§ **Texte fourni**:
====

La scénographie a été pensée pour être modulable et a été réutilisée à hauteur de 65 % pour l’exposition suivante, La Forêt magique Ainsi, avec l’espace de La Rotonde le musée utilise la scénographie de façon ingénieuse pour l’adapter à des narrations différentes d’une exposition à une autre.

Le retour des visiteurs a été très positif :

« J’ai été très surprise en bien par le parcours et la scénographie autour du processus de création des deux œuvres, de l’évolution de la peinture de Goya, avant le clou final avec les deux tableaux “Les vieilles” et “Les Jeunes”. Les musiques rythmées et graves diffusées nous aident à nous plonger dans cet univers sombre de Goya. »

La technologie et les reproductions numériques ont contribué à remplacer les pièces originales manquantes dans le récit scientifique du parcours d’exposition.

====

§ **Jeu de données**:
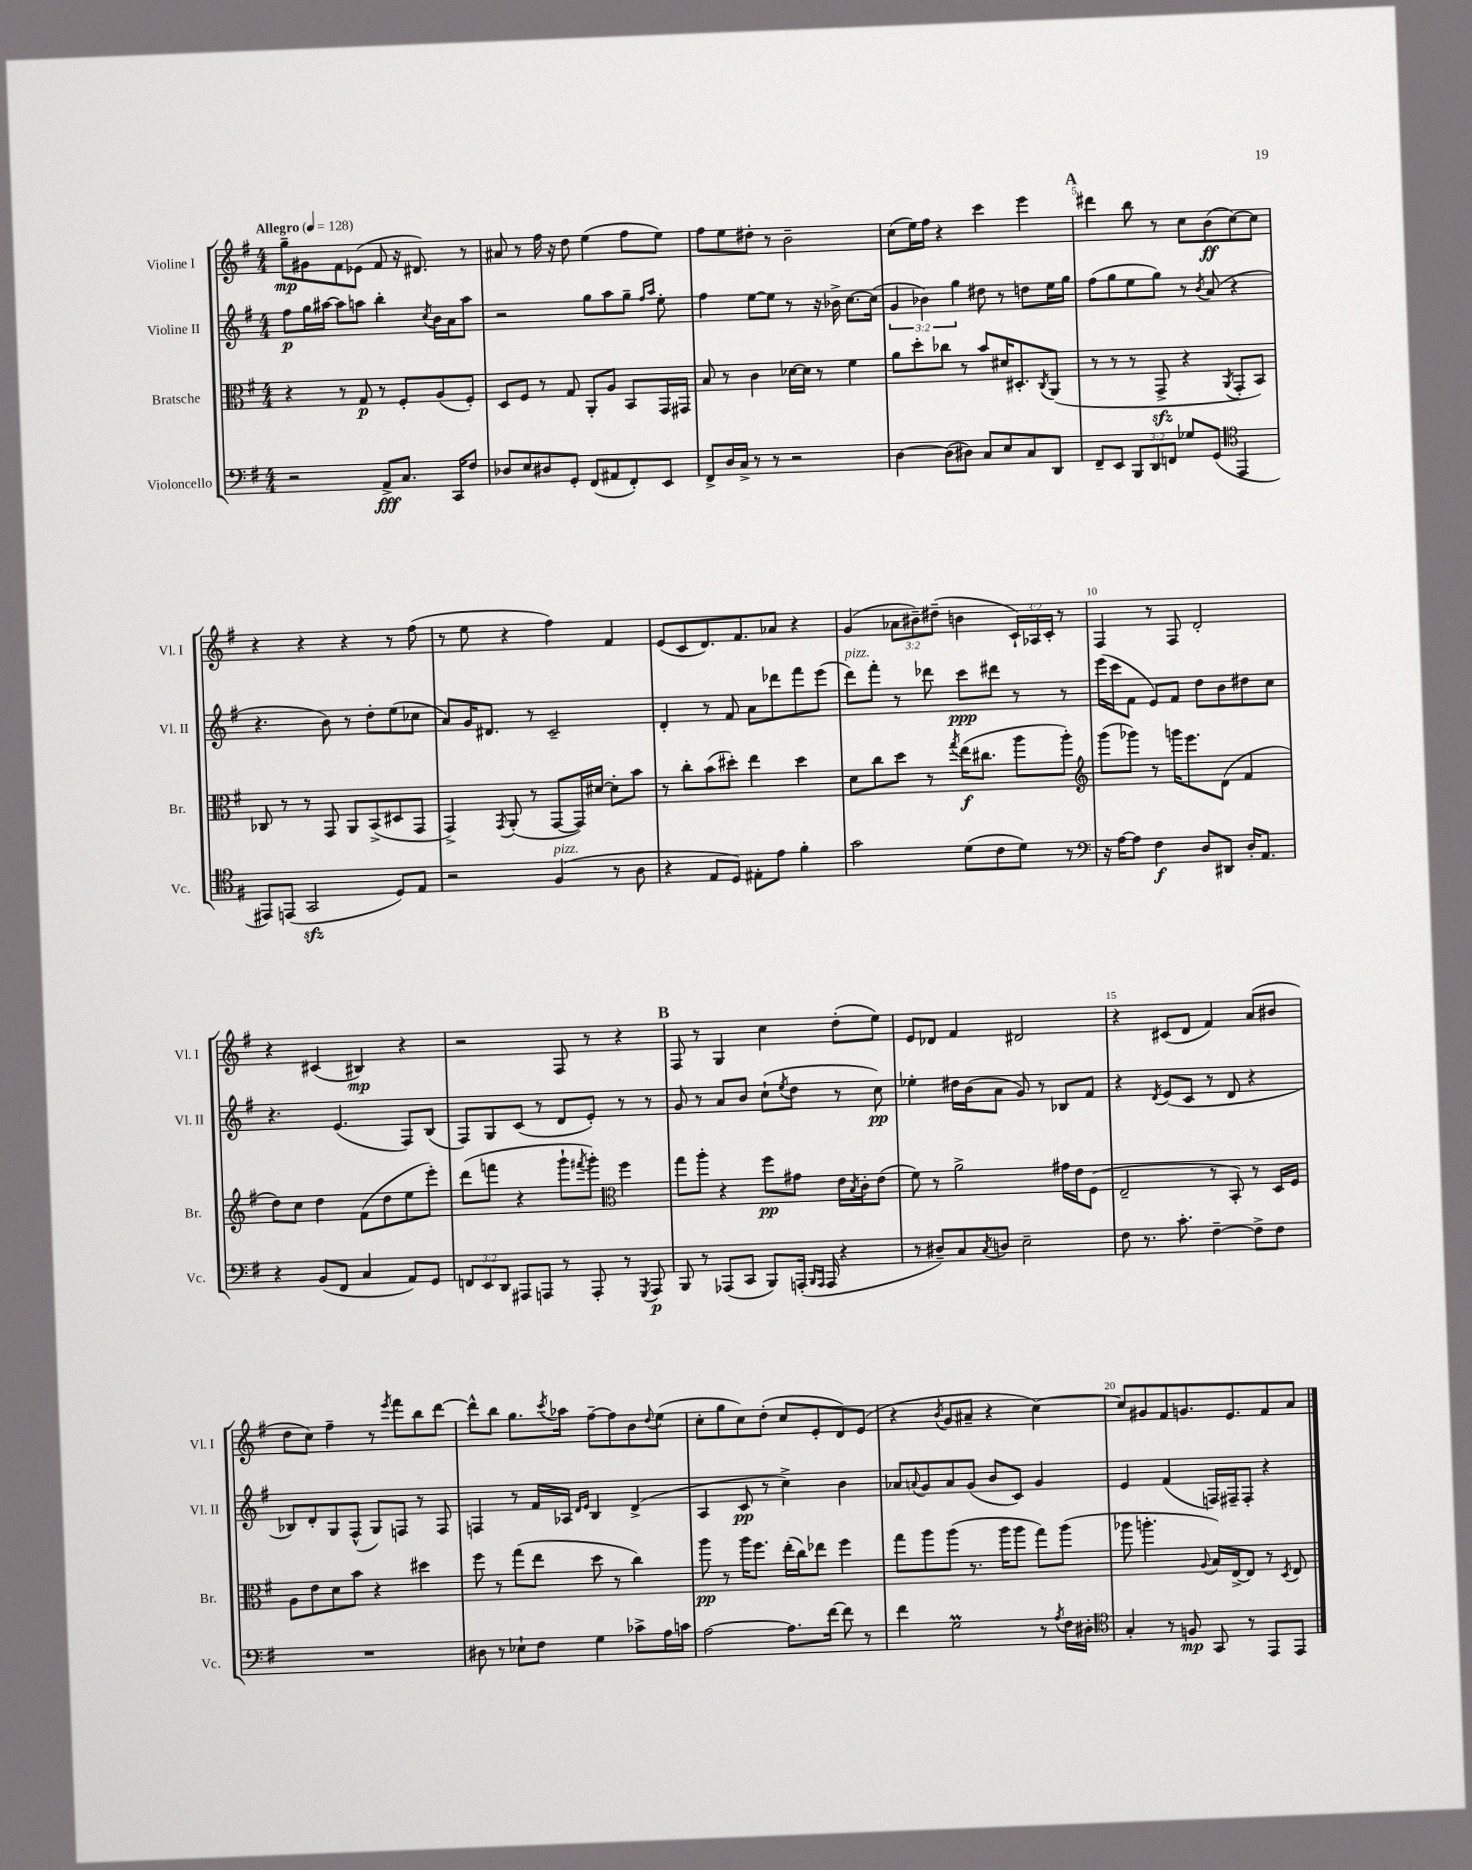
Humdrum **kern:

**kern	**kern	**kern	**kern
*staff4	*staff3	*staff2	*staff1
*clefF4	*clefC3	*clefG2	*clefG2
*k[f#]	*k[f#]	*k[f#]	*k[f#]
*M4/4	*M4/4	*M4/4	*M4/4
*MM128	*MM128	*MM128	*MM128
2r	4r	8ff#\L	8gg~\L
.	.	16gg\L	8g#\
.	.	[16aa#\JJ	.
.	8r	8aa#\]L	8f#\
.	8G/	8aa\J	(8e-\J
8AA^/L	8r	4bb'\	8f#/
8.C/J	8F#'/L	.	16r
.	.	.	8.d#/)
.	.	8qcc/	.
.	(8A/	16b\LL	.
16CC/LK	.	16a\J	.
8F#/J	8F#'/J)	8aa\J	8r
=	=	=	=
8D-/L	8D/L	2r	8a#/
8E/	8F#/J	.	8r
8D#/	8r	.	16ff#\
.	.	.	16r
8GG'/J	8G/	.	8dd\
(8FF#/L	8AA'/L	8gg\L	(4ee\
8AA#/	8A/J	8aa\	.
8FF#'/)	8BB/L	8gg~\J	8ff#\L
.	.	16qqff#/LL	.
.	.	16qqaa/JJ	.
8EE/J	16GG/L	8ee'\	8ee\J)
.	16GG#/JJ	.	.
=	=	=	=
8FF#^/L	8B/	4ff#\	8ff#\L
16D/L	8r	.	8ee\
16C^/JJ	.	.	.
8r	4c\	[8ee\L	8dd#'\J
8r	.	8ee\]J	8r
2r	[16d-\LL	8r	2b~\
.	16d-\]JJ	.	.
.	8r	16r	.
.	.	16b-^\	.
.	4f#\	[8.cc\L	.
.	.	(16cc\]Jk	.
=	=	=	=
[4D\	8a\L	6g/	(8cc\L
.	8dd'\	.	16ee\L)
.	.	6b-\)	.
.	.	.	16ff#\JJ
(8D\]L	8cc-\J	.	4r
.	.	6gg\	.
8D#\J)	8r	.	.
8C/L	8b/L	8dd#\	4ccc\
8E/	16d#/K	8r	.
.	8.D#'/	.	.
8C/	.	8dd\L	4eee\
.	8qC/	.	.
8DD/J	(8AA/J	16ee\L	.
.	.	16gg\JJ	.
=	=	=	=
8FF#~/L	8r	(8ff#\L	4ddd#\
8EE/J	8r	8gg\	.
12BBB/L	8r	8ee\	8bb\
12DD/	.	.	.
.	8GG^/	8gg\J)	8r
12FF/J	.	.	.
8G-/L	4r	8r	8cc\L
.	.	8qb/	.
(8GG/J	.	(8a/	(8b\
*clefC4	*	*	*
.	8qAA/	.	.
4EE/	8GG'/L	4r	[8cc\)
.	8BB/J)	.	8cc\]J
=	=	=	=
8EE#/L)	8C-/	4.r	4r
(8EE/J	8r	.	.
2GG/	8r	.	4r
.	8GG/	8b\)	.
.	8AA/L	8r	4r
.	(8BB^/	8dd'\L	.
8D/L)	8D#/	(8ee\	8r
8E/J	8GG/J	8cc-\J	(8ff#\
=	=	=	=
2r	4GG^/)	8a/L)	8r
.	.	16g/K	8ee\
.	.	8.d#/J	.
.	8qGG/	.	.
.	(8AA'/	.	4r
.	8r	8r	.
(4F#/	[8GG/L	2c~/	4ff#\)
.	16GG/]L)	.	.
.	[16d#/JJ	.	.
8r	8d#'\]L	.	4f#/
8A\	8b\J	.	.
=	=	=	=
4r	8r	4d'/	(8e/L
.	8cc'\L	.	8c/
8E/L	(8b\	8r	8.d/)
8D/J)	8dd#'\J)	8f#/	.
.	.	.	8.f#/
8E#'\L	4ee\	8a\L	.
8e\J	.	8ddd-\	8a-/J
4f#'\	4dd#\	8fff#\	4r
.	.	(8eee\J	.
=	=	=	=
2g\	8d\L	8ddd\L)	(4g/
.	8cc\	8fff#'\J	.
.	8dd\J	8r	12a-\L
.	.	.	12b#~\)
.	8r	8ddd-\	.
.	.	.	(12dd#~\J
.	8qgg/	.	.
(8d\L	(16ee\LK	8ccc\L	4b\
.	8.cc#\J	.	.
8c\	.	8ddd#\J	.
8d\J)	8aa\L	8r	24c`/LL)
.	.	.	24A-/
.	.	.	24c'/JJ
8r	8aa'\J)	8r	8r
=	=	=	=
*clefF4	*clefG2	*	*
16r	(8ggg\L	(16eee\LL	4F#/
[16A\LK	.	16ccc\J	.
8A\]J	8ggg-\J)	8f#\J	.
4F#\	8r	8e/L)	8r
.	16ggg\LK	8f#/J	8F#/
.	8.eee\	.	.
8D/L	.	8dd\L	2d'/
8DD#/J	(8d\J	8b\	.
16D'/LK	4f#/	8dd#\	.
8.AA/J	.	.	.
.	.	8cc\J	.
=	=	=	=
4r	8dd\L)	4.r	4r
.	8cc\J	.	.
(8BB/L	4dd\	.	(4c#/
8FF#/J	.	(4.e/	.
4C/	(8f#\L	.	4B#/)
.	8dd\	.	.
8AA/L)	8ee\	8F#/L)	4r
8GG/J	8eee'\J)	(8B/J	.
=	=	=	=
12FF/L	(8ddd\L	8F#/L)	2r
12EE/	.	.	.
.	8fff\J	8G/	.
12DD/J	.	.	.
8AAA#/L	4r	(8c/J	.
8AAA/J	.	8r	.
8r	8ggg`\L	8d/L	8F#/
.	8qfff#/	.	.
8AAA'/	8ggg'\J)	8e'/J)	8r
*	*clefC3	*	*
8r	4ff#\	8r	4r
8qGGG/	.	.	.
8AAA/	.	8r	.
=	=	=	=
8BBB/	8gg\L	8g/	8F#/
8r	8aa'\J	8r	8r
(8AAA-/L	4r	8a/L	4G/
8CC/J	.	8b/J	.
8BBB/L)	8ff#\L	(8cc`\L	4cc\
.	.	8qee/	.
(16AAA'/Jk	8g#\J	8dd\J	.
16qqBBB/LL	.	.	.
16qqAAA/JJ	.	.	.
16AAA/	.	.	.
4r	16e\LL	8r	(8dd'\L
.	8qB/	.	.
.	16c'\J	.	.
.	(8e\J	8cc\)	8ee\J)
=	=	=	=
8r	8f#\)	4ee-'\	8e/L
8D#~/L)	8r	.	8d-/J
8C/	2a^\	16dd#\LL	4f#/
.	.	(16b\J	.
8qC/	.	.	.
8D/J	.	8a\J	.
2E~\	.	8g/)	2d#/
.	.	8r	.
.	16g#\LL	8B-/L	.
.	16e\J	.	.
.	(8F#\J	8f#/J	.
=	=	=	=
8F#\	2E~/	4r	4r
8.r	.	.	.
.	.	8qd/	.
.	.	(8e/L	(8c#/L
8.c'\	.	.	.
.	.	8c/J	8d/J
[4F#~\	8r	8r	4f#/)
.	8BB'/)	8d/	.
8F#^\]L	8r	4r	(8a/L
8F#\J	16D/LL	.	8b#/J
.	16F#/JJ	.	.
=	=	=	=
1r	8A\L	8B-/L)	8dd\L
.	8e\	8d'/	8cc\J)
.	8d\	8G/	4ff#~\
.	8b\J	(8F#^^/J	.
.	4r	8G/L)	8r
.	.	.	8qeee/
.	.	8F/J	8fff#\L
.	4dd#\	8r	8bb\
.	.	8F/	[8ddd\J
=	=	=	=
8D#\	8ff#\	4F/	8ddd^^\]L
8r	8r	.	8bb\J
8E-`\L	(8gg\L	8r	8.gg\L
8F#\J	8ee\J	16f#/LL	.
.	.	.	8qccc/
.	.	16A-/JJ	16aa-\Jk
.	.	16qqd/LL	.
.	.	16qqe/JJ	.
4G\	8dd\	4B/	[8ff#~\L
.	8r	.	8ff#\]
8c-^\L	4cc\)	(4d^/	8b\
.	.	.	8qqdd/
16A\L	.	.	(8ee\J
16c\JJ	.	.	.
=	=	=	=
[2A\	8aa\	4A/	8cc'\L
.	8r	.	8gg\
.	16aa\LK	8c/	8cc\)
.	8.ff#\J	.	.
.	.	8r	(8dd'\J
8.A\]L	(16ee'\LL	4cc^\)	8cc/L
.	16cc\J)	.	.
.	8ee-\J	.	8e'/
[16f#\Jk	.	.	.
8f#\]	4ff#\	4b\	8d/)
8r	.	.	(8e/J
=	=	=	=
4f#\	8gg\L	8a-/L	4r
.	.	8qqa/	.
.	8aa\	8g/	.
.	.	.	8qb/
2G\	(8aa\J	8a/	8g/L
.	8.r	(8g/J	8a#~/J
.	.	8b/L	4r
.	16aa\LK	.	.
.	8aa\J	8c/J)	.
8r	8gg\L)	4g/	[4cc\)
8qA/	.	.	.
16F#\LL	(8aa\J	.	.
16D#'\JJ	.	.	.
=	=	=	=
*clefC4	*	*	*
4G'/	8aa-\	4e/	8cc/]L
.	4.aa'\	.	8g#/
8r	.	(4f#/	8f#/
8F/	.	.	8.g/
.	8qqA/	.	.
8GG/	16B/LL)	16F/LL)	.
.	[16E^/J	16F#~/J	8.e/
8r	8E/]J	8F#'/J	.
8EE/L	8r	4r	8f#/
.	8qD/	.	.
8EE/J	8E/	.	8a/J
==	==	==	==
*-	*-	*-	*-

====

§ **Consignes**:
1. Recopiez le passage du texte fourni, de « La technologie et » à « du parcours d’exposition. ».
2. Répondez aux questions suivantes à l'aide du texte fourni.
(a) Quelle part de la scénographie a été réutilisée pour l'exposition suivante ?
(b) Quel est le titre de cette exposition suivante ?
(c) Quels sont les deux tableaux présentés comme le clou final du parcours ?

§ **Corrigé**:
1.
La technologie et les reproductions numériques ont contribué à remplacer les pièces originales manquantes dans le récit scientifique du parcours d’exposition.

2.
(a) 65 % de la scénographie.
(b) La Forêt magique.
(c) « Les vieilles » et « Les Jeunes ».